Dubai has introduced a new law aimed at improving the efficiency and quality of government services by allowing private sector companies to deliver certain public services on behalf of government entities.
In his capacity as the Ruler of Dubai, Sheikh Mohammed bin Rashid Al Maktoum, Vice President and Prime Minister of the UAE, issued Law No. (5) of 2026 regulating the outsourcing of government services in the emirate.
The legislation is designed to enhance the performance of public services, improve customer access, and strengthen collaboration between government entities and private sector organisations, according to a report by WAM.
Improving efficiency and service quality
Under the new framework, outsourcing allows a contracted company to provide some or all government services on behalf of a government entity under agreed contractual terms.
Authorities say the law aligns Dubai’s governance practices with international best standards while ensuring that services remain efficient, reliable, and customer-focused. The move also supports Dubai’s broader strategic goals by encouraging stronger public-private partnerships and creating additional job opportunities for Emirati citizens in the private sector.
According to the report, the law aims to ensure that outsourcing arrangements maintain high service standards while providing flexibility for government entities to leverage private sector expertise.
Clear oversight and responsibilities
The law outlines the role of Dubai’s Department of Finance in supervising and regulating government service outsourcing. It establishes rules and procedures governing how outsourcing agreements should be structured and managed.

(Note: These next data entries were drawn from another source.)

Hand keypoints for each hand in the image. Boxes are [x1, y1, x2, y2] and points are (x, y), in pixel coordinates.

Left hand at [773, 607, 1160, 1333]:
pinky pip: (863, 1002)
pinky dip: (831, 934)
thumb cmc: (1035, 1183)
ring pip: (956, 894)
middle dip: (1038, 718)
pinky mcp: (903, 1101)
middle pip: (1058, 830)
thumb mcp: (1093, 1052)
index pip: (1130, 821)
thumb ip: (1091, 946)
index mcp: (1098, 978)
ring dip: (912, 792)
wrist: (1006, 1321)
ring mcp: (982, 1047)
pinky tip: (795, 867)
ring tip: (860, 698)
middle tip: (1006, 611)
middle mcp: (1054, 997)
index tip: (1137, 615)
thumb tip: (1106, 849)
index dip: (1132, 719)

Contractors under the law are defined as licensed private organisations, whether for-profit or non-profit, that are authorised to operate in Dubai and deliver services through formal outsourcing agreements.

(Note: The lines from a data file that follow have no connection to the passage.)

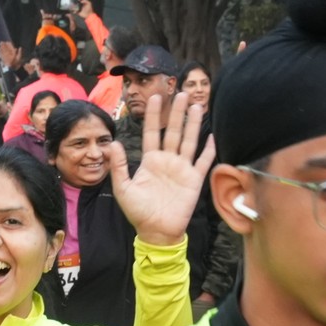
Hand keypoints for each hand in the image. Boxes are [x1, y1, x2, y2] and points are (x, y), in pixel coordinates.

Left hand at [112, 87, 214, 241]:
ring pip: (188, 141)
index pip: (153, 132)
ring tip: (195, 105)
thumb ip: (118, 166)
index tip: (156, 98)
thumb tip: (113, 143)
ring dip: (192, 124)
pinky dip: (209, 149)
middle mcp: (167, 161)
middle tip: (180, 92)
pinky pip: (203, 161)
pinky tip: (212, 135)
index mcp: (150, 160)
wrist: (156, 232)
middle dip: (176, 113)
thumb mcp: (123, 188)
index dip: (154, 116)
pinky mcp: (194, 180)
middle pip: (173, 131)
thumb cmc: (138, 212)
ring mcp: (182, 169)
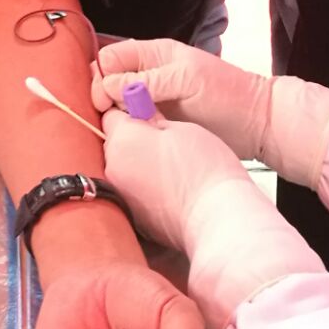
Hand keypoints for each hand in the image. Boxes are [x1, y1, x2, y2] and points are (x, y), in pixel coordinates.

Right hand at [91, 36, 272, 159]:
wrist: (256, 123)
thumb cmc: (227, 93)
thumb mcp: (188, 79)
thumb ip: (149, 81)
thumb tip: (110, 86)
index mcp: (153, 55)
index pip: (110, 58)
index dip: (101, 77)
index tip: (104, 100)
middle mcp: (147, 76)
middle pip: (108, 82)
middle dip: (102, 98)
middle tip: (111, 118)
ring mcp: (151, 101)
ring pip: (116, 105)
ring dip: (113, 117)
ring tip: (121, 130)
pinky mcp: (157, 124)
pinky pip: (131, 124)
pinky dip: (126, 130)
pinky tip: (129, 139)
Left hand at [104, 113, 322, 328]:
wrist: (217, 218)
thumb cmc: (205, 168)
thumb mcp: (180, 128)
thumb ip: (151, 119)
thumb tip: (140, 115)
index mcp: (122, 140)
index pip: (112, 114)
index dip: (131, 111)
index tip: (148, 113)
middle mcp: (112, 168)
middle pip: (115, 142)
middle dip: (133, 138)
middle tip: (165, 140)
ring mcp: (121, 194)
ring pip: (123, 167)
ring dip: (138, 162)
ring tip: (171, 166)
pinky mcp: (132, 215)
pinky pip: (132, 190)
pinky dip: (144, 185)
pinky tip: (169, 186)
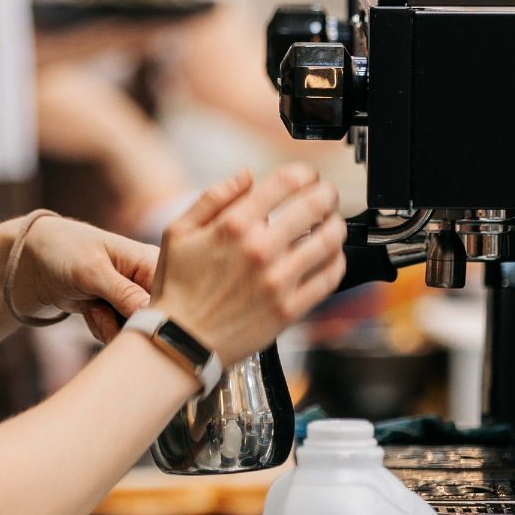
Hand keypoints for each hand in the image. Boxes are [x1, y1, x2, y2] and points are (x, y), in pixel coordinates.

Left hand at [9, 217, 157, 343]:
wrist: (34, 261)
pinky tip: (89, 309)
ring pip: (135, 331)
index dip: (160, 314)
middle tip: (102, 308)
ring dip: (109, 326)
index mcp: (151, 260)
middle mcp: (148, 281)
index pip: (173, 294)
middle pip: (156, 319)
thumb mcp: (93, 270)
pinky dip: (101, 327)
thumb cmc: (65, 251)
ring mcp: (133, 299)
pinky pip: (118, 334)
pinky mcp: (118, 312)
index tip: (134, 321)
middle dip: (127, 324)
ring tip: (92, 305)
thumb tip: (154, 315)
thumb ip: (124, 293)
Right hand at [152, 165, 345, 365]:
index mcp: (233, 226)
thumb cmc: (177, 287)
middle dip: (326, 194)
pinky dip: (337, 261)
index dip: (303, 173)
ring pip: (329, 241)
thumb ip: (213, 198)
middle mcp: (259, 250)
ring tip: (332, 225)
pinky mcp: (289, 309)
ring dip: (336, 226)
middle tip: (326, 196)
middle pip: (314, 206)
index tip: (307, 176)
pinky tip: (331, 256)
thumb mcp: (178, 231)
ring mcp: (278, 281)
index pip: (284, 183)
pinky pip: (329, 278)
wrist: (180, 340)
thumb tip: (246, 174)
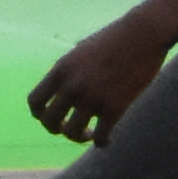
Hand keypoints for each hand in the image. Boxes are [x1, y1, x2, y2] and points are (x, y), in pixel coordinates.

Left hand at [30, 24, 163, 143]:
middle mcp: (72, 85)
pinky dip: (102, 142)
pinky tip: (106, 141)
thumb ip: (70, 71)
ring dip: (78, 138)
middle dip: (56, 130)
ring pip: (72, 132)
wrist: (142, 35)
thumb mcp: (81, 51)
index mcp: (60, 69)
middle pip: (49, 121)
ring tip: (89, 134)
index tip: (51, 118)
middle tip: (69, 129)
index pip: (35, 101)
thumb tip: (65, 87)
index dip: (39, 114)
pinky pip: (101, 136)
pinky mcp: (115, 106)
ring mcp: (92, 97)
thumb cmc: (114, 40)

Government entities are allowed to appoint one or more contractors to provide the same government service. However, exclusive contracts are not permitted unless a contractor is the only bidder, a measure intended to ensure fair competition.

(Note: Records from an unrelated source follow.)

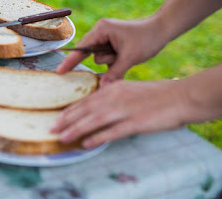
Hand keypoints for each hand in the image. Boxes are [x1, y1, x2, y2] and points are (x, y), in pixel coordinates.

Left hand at [51, 79, 190, 147]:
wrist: (180, 96)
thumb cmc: (156, 94)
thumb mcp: (129, 89)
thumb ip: (113, 95)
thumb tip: (98, 103)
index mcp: (113, 88)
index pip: (86, 100)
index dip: (70, 110)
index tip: (57, 118)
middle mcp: (115, 97)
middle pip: (85, 110)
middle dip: (66, 120)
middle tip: (52, 128)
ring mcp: (124, 110)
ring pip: (94, 120)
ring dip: (76, 129)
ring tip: (63, 137)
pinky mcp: (135, 122)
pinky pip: (113, 131)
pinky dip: (98, 137)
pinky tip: (87, 144)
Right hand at [56, 16, 166, 83]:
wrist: (163, 29)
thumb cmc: (147, 38)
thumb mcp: (130, 57)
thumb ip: (115, 72)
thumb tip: (103, 88)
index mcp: (101, 29)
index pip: (81, 48)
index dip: (71, 61)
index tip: (59, 71)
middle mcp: (100, 31)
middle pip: (92, 54)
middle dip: (107, 59)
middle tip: (121, 57)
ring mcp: (106, 38)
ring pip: (101, 58)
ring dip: (113, 61)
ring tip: (129, 55)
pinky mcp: (112, 43)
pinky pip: (108, 58)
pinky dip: (116, 61)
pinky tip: (128, 56)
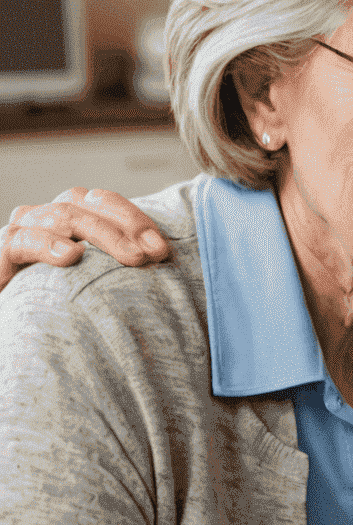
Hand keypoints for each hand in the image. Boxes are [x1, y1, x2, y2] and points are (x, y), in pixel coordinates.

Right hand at [2, 188, 167, 290]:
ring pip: (62, 216)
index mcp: (72, 219)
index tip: (163, 248)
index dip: (135, 218)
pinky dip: (47, 244)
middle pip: (87, 204)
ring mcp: (23, 231)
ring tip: (132, 257)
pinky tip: (71, 255)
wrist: (15, 322)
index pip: (104, 202)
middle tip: (154, 253)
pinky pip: (22, 240)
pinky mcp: (0, 252)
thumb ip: (123, 265)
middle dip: (127, 225)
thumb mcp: (96, 279)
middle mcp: (46, 218)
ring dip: (101, 234)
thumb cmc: (60, 302)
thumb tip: (165, 262)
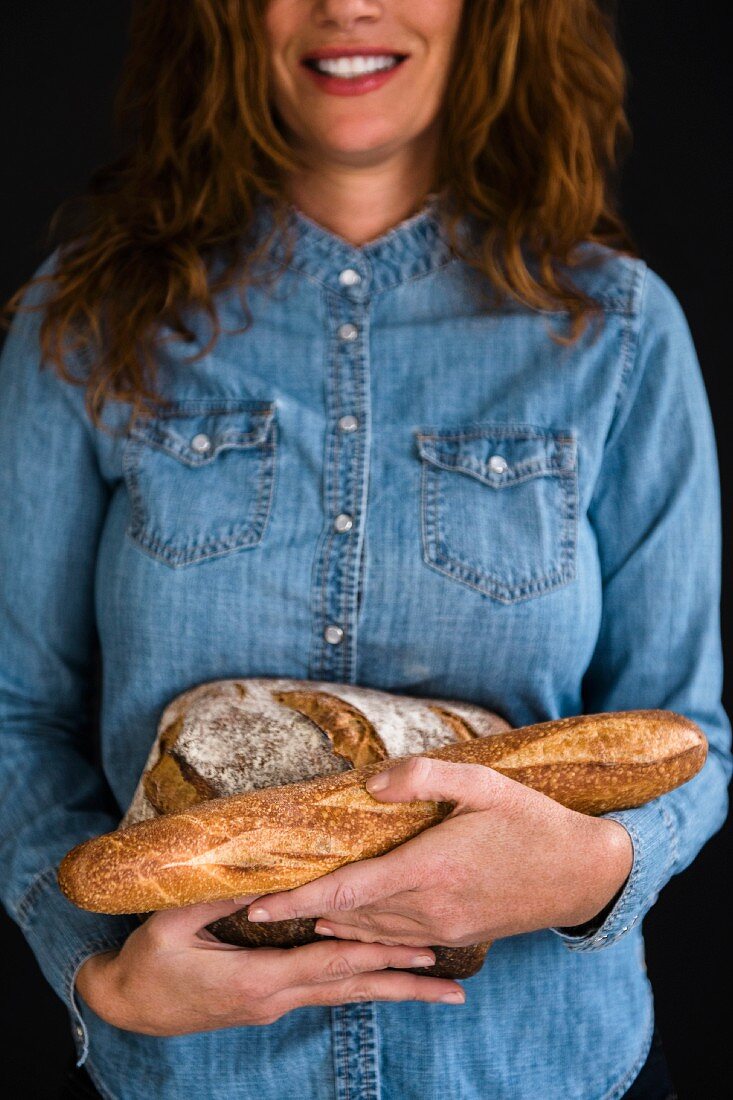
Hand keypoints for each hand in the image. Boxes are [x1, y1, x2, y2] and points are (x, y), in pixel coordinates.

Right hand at [74, 896, 466, 1036]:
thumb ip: (219, 896)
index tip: (420, 949)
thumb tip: (266, 870)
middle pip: (349, 989)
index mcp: (258, 980)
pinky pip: (324, 991)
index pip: (330, 964)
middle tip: (453, 989)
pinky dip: (357, 984)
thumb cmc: (148, 963)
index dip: (375, 953)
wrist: (125, 1007)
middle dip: (402, 986)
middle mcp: (275, 998)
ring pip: (342, 995)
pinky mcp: (268, 1001)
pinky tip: (378, 978)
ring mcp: (273, 1005)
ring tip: (435, 991)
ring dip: (388, 989)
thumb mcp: (174, 923)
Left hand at [246, 758, 633, 946]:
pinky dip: (364, 934)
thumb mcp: (482, 781)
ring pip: (371, 933)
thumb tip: (369, 784)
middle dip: (302, 912)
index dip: (297, 900)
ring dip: (329, 925)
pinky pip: (397, 940)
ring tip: (291, 915)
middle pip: (349, 916)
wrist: (583, 873)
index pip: (347, 891)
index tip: (255, 903)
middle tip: (258, 902)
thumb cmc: (530, 819)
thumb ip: (423, 778)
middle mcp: (431, 907)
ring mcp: (444, 927)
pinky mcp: (457, 935)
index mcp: (430, 868)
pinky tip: (347, 927)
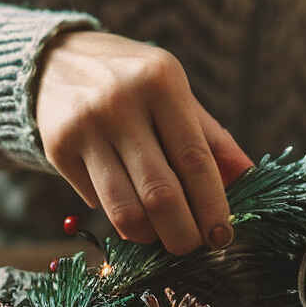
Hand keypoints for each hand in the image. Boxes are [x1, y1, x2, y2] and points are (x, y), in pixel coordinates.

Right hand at [36, 31, 252, 253]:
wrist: (56, 60)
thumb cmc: (132, 81)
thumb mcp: (175, 92)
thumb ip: (211, 137)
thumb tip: (249, 177)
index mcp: (161, 82)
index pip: (194, 159)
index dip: (213, 206)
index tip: (223, 236)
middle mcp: (120, 102)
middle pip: (160, 193)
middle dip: (183, 234)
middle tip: (193, 246)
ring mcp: (84, 126)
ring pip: (124, 209)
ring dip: (150, 236)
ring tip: (162, 236)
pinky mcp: (56, 148)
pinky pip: (95, 202)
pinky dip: (118, 215)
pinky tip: (127, 202)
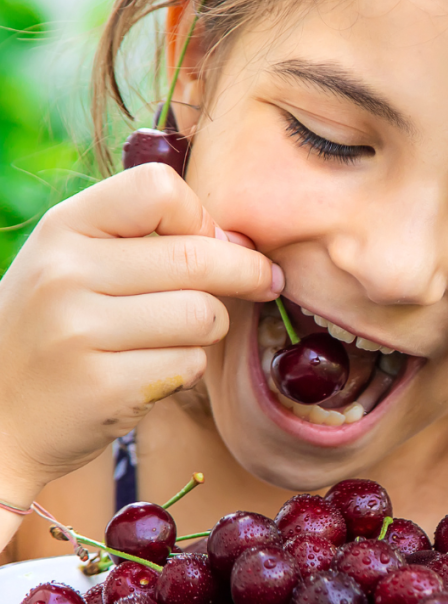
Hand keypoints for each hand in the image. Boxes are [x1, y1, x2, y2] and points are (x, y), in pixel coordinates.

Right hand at [0, 164, 281, 504]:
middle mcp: (65, 273)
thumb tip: (244, 245)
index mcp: (63, 228)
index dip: (202, 216)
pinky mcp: (103, 385)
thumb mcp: (80, 264)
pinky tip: (150, 370)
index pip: (159, 188)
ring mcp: (79, 331)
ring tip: (177, 334)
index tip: (212, 240)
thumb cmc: (62, 328)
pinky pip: (189, 363)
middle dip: (246, 272)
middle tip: (265, 282)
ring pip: (203, 314)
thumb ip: (148, 241)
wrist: (2, 414)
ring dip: (211, 326)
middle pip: (199, 258)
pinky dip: (185, 367)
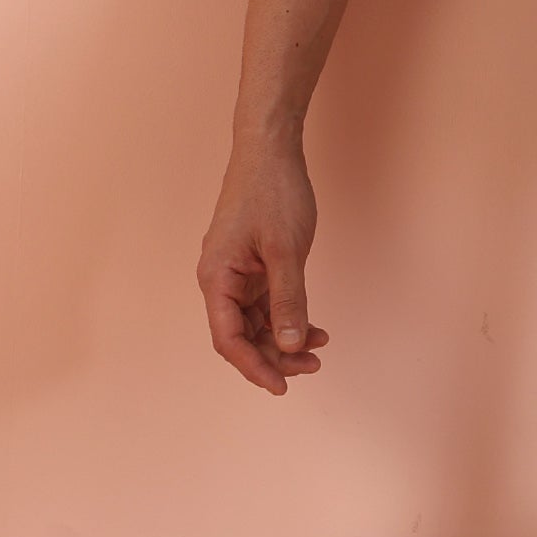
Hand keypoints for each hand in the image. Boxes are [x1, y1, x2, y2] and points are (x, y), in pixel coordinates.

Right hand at [196, 137, 329, 395]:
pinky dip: (288, 316)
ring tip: (320, 347)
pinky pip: (266, 303)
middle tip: (313, 366)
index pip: (229, 338)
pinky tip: (314, 327)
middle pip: (242, 335)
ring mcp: (237, 273)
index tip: (282, 386)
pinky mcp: (253, 265)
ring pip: (256, 321)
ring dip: (284, 338)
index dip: (254, 366)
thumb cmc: (273, 193)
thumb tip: (288, 344)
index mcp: (217, 278)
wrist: (270, 150)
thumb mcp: (285, 250)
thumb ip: (288, 299)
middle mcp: (221, 280)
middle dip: (275, 355)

The legislation also sets out what must be included in outsourcing agreements, including contract duration, termination conditions, and provisions protecting the contractor’s assets.
Safeguards and accountability measures
The law establishes safeguards to ensure transparency and accountability in service delivery.
For example, while contractors may assist in collecting fines related to violations by service users, the legislation prohibits contractors whose employees are granted judicial enforcement authority from imposing penalties or administrative measures beyond those defined by government regulations.
Government entities are also required to continuously monitor contractor performance. This oversight will rely on performance indicators included in outsourcing agreements and aligned with each entity’s strategic objectives.
Emiratisation and implementation timeline
A key provision of the law focuses on supporting Emiratisation in the private sector.
Contractors are required to employ at least one UAE national for every non-national employee. The law also stipulates that salary structures and incentive mechanisms for Emirati employees must comply with applicable regulations and the terms of the outsourcing contract.
Additionally, procedures for selecting contractors will follow the provisions of Law No. (12) of 2020 on Contracts and Warehouse Management in the Dubai Government for any matters not explicitly addressed in outsourcing agreements.
Government entities and contractors have been given up to three years from the law’s effective date to ensure their operations fully comply with its provisions. Any legal provisions in other legislation that conflict with the new law will be repealed to the extent of the conflict.
The law takes effect from the date it is published in the Official Gazette.